WORK ORDER
"zelf" appears in how many lines of the entries? State only the number.

SOURCE MATERIAL
****

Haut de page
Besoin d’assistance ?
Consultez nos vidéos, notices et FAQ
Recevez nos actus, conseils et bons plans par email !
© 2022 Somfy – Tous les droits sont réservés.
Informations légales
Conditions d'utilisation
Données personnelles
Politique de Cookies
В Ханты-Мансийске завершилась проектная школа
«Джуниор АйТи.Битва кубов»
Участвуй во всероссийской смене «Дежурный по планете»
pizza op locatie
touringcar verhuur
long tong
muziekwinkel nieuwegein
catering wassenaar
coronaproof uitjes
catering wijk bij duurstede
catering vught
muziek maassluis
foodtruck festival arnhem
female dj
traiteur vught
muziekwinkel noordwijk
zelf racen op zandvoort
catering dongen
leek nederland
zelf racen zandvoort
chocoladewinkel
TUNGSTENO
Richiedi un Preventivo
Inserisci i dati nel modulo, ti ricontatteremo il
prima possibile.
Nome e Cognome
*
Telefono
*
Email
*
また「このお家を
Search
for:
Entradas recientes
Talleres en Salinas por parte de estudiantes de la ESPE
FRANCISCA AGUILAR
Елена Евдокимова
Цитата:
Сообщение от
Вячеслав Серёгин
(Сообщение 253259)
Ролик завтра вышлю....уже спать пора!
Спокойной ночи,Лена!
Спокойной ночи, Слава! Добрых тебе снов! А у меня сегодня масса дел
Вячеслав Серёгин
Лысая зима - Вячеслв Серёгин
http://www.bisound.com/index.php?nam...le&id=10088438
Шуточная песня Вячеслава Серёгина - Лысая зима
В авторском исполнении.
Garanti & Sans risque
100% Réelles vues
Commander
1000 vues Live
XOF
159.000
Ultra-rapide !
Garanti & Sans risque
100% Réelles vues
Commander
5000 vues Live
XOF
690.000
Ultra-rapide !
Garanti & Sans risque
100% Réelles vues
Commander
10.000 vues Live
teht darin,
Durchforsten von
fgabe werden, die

****

RESULT
2